### Extract provided
++++

Among the standouts at the 2016 National Hot Rod Show, more of the cars belonged to women than ever before. We decided to catch up with some of these owners to see what makes them tick.
I’m a mere newbie in the world of hot rods, street machines, and classic cars. My husband, Bob, purchased my ’58 Ford Fairlane Club Victoria for my 50th birthday, after I fell in love with the neglected, engineless classic we found full of desert sand in Palm Springs. Having watched Bob manage her rebuild, and seen the blood, sweat, and tears involved, my love for ‘Victoria’ now runs deep, and I totally get why these cars and the people who build and own them are so darn lovable!
The 35th National Hot Rod Show, hosted by NZHRA Zone 9 in Christchurch earlier in 2016, was only the second show to which I took Victoria, and I was pleasantly surprised to find that 12 of the entrants were women. More impressively, nine of us won trophies.
Having spoken to a few of the women, I was encouraged and inspired by their level of knowledge. They weren’t just owner/drivers — they knew what made their vehicles tick. Here’s what a few of them had to say.
1934 Ford coupe
Maureen ‘Maude’ Fairbairn’s 1934 Ford coupe placed first in the Pre-’49 Custom Hot Rod Coupe class, second in Best Display — thanks to Maude’s niece, Megan Bryce — and third in both Best Custom Paint and Best Overhead Valve classes. This car was built to order by Colin Willoughby at Comtech and boasts a 392ci Hemi with Isky cam, MSD ignition, and 6-71 supercharger. Backing up the powerful combo is a TH400 transmission and Winters Quick Change diff, sprung by QA1 coilover rear shocks. Up front, a Rods by Reid independent front end was fitted to the ASC chassis rails along with rack and pinion steering.
With a recessed firewall fitted to the Deuce Customs ’34 coupe body to fit around the big Hemi, and with E-T Wheels Fueler wheels with Hoosier tyres, the car has a timeless hot rod look — a look intensified by the custom ‘Devil Woman’ artwork applied by Bruce Craig.
Maude has always been a hot rodder. She was once the fastest woman in the southern hemisphere, with a quarter-mile time of 9.3 seconds at 147mph. However, that was three children and four grandchildren ago.
Maude drives the car daily, saying, “It’s easy to drive, and great on gas — I’ve driven it from Bluff to Auckland.” As proof of that, you can always find the coupe parked outside American Auto Parts — a business that Maude runs alongside her husband, Eddie.
1933 Ford pickup / 1934 Nash
Years ago, Ellie Soal went to the Kumeu Classic Car and Hot Rod Festival and fell in love with a lowered, chopped pickup. She knew right then that she wanted to build one, and started collecting Model A parts, including a chassis upon which to build the vehicle.
Meanwhile, at the drags at Ruapuna, she was struck — not literally — by a purple 1933 Ford pickup, which was racing down the strip. Ellie was presented with the opportunity to own said pickup in March 2013, and purchased it from Craig Stare. Since then, she’s added a custom-made grille that she bought at the McLeans Island Swap Meet, for which Keith Johnstone of Bus & Truck Body Work has created a surround. Ellie decided the pickup’s quad exhaust pipes were just too noisy, so she asked Keith to replace them with Corvette-style lake pipes, and had him fabricate mudguards for the pickup while he was at it.She loves this car so much she has given all her original Model A parts to her son, Tom, so he can build his own car some day.

++++

### Data shown
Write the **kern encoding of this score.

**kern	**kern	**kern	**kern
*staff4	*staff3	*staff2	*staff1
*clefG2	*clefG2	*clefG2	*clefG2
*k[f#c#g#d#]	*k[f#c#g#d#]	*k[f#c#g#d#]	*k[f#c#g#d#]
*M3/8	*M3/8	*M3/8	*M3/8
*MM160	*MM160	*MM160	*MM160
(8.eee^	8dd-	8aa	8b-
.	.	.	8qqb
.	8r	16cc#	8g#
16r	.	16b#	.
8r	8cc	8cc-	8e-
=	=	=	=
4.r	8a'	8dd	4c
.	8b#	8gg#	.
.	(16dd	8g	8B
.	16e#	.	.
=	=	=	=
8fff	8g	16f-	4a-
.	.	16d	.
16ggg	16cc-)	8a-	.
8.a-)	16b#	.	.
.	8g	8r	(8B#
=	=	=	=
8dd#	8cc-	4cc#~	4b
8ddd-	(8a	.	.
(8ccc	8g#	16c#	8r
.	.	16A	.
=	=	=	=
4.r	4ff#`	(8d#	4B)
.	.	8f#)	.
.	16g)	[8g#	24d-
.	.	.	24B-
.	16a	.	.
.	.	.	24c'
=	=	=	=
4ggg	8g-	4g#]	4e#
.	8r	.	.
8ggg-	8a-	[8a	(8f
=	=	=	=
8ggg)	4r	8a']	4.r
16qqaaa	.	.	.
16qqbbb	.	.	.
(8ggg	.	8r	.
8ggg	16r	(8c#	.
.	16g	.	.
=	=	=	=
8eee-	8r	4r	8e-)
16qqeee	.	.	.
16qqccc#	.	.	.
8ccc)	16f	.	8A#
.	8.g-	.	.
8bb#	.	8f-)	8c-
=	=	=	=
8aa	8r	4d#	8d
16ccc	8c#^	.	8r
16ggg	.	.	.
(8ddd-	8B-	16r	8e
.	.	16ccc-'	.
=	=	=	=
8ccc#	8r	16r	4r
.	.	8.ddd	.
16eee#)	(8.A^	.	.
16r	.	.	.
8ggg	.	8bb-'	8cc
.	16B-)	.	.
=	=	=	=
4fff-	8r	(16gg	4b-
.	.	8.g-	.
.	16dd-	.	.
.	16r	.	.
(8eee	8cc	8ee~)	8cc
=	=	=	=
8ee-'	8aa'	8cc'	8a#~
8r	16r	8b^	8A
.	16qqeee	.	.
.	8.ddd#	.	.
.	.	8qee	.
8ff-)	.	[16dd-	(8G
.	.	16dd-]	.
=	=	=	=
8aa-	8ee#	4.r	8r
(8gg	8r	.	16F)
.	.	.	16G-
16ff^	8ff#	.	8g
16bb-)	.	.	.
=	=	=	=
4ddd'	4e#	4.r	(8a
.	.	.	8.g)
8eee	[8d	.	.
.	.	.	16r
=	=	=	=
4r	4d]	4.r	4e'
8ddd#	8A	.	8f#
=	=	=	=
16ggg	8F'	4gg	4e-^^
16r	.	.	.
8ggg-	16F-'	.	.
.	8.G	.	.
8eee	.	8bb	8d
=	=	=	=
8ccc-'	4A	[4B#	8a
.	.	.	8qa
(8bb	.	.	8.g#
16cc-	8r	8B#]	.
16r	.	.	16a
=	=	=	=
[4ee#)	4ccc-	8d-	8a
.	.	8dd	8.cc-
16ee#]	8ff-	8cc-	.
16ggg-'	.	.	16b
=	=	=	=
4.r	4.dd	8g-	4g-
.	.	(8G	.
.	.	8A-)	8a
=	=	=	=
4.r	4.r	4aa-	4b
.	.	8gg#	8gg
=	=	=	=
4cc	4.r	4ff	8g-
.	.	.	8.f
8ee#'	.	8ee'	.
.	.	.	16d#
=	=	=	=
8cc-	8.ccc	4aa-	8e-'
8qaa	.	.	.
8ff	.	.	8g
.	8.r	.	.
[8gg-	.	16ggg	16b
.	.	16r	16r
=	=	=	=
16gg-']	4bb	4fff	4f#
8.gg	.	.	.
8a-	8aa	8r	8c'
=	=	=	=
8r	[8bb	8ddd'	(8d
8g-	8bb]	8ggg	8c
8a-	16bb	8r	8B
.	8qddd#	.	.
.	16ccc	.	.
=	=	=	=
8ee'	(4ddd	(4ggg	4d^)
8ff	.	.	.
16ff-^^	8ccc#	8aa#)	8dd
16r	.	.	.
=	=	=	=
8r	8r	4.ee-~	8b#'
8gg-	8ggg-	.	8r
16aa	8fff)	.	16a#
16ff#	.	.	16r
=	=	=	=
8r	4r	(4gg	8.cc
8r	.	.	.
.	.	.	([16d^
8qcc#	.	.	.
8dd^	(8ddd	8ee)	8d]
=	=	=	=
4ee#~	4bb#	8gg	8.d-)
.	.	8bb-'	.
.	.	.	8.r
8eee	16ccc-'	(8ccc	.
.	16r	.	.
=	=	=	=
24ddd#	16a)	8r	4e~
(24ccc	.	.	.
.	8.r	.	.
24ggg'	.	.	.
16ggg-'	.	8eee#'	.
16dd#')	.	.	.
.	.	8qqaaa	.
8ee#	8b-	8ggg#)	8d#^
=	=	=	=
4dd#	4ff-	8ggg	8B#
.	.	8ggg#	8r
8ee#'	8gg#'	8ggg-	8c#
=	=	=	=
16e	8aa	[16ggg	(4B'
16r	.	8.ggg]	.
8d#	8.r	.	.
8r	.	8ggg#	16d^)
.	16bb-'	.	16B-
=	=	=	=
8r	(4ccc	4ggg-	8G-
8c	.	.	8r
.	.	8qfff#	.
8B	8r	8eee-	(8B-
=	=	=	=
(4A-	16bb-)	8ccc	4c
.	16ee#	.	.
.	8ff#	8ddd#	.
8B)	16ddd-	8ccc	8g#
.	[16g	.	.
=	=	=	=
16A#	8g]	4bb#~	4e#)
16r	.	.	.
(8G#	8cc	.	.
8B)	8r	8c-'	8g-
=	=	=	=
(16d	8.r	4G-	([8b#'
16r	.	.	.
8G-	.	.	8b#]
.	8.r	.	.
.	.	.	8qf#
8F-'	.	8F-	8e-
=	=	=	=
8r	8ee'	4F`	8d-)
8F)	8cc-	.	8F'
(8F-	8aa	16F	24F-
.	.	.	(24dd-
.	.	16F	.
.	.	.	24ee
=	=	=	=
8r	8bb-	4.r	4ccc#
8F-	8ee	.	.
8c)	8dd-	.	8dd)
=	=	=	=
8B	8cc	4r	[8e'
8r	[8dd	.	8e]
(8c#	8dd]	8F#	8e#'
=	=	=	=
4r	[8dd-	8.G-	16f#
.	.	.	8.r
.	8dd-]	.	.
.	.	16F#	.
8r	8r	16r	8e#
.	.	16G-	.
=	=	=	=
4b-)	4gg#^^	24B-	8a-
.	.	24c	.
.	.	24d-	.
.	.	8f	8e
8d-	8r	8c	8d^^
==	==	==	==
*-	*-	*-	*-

++++

### Written request A
From the hot rod show article above, copy word for word the passage from "Having spoken to" to "had to say.".
### Written request B
Count the lines in the entries that contain the string "kern" and give only that number.

### Exercise solution A
Having spoken to a few of the women, I was encouraged and inspired by their level of knowledge. They weren’t just owner/drivers — they knew what made their vehicles tick. Here’s what a few of them had to say.

### Exercise solution B
2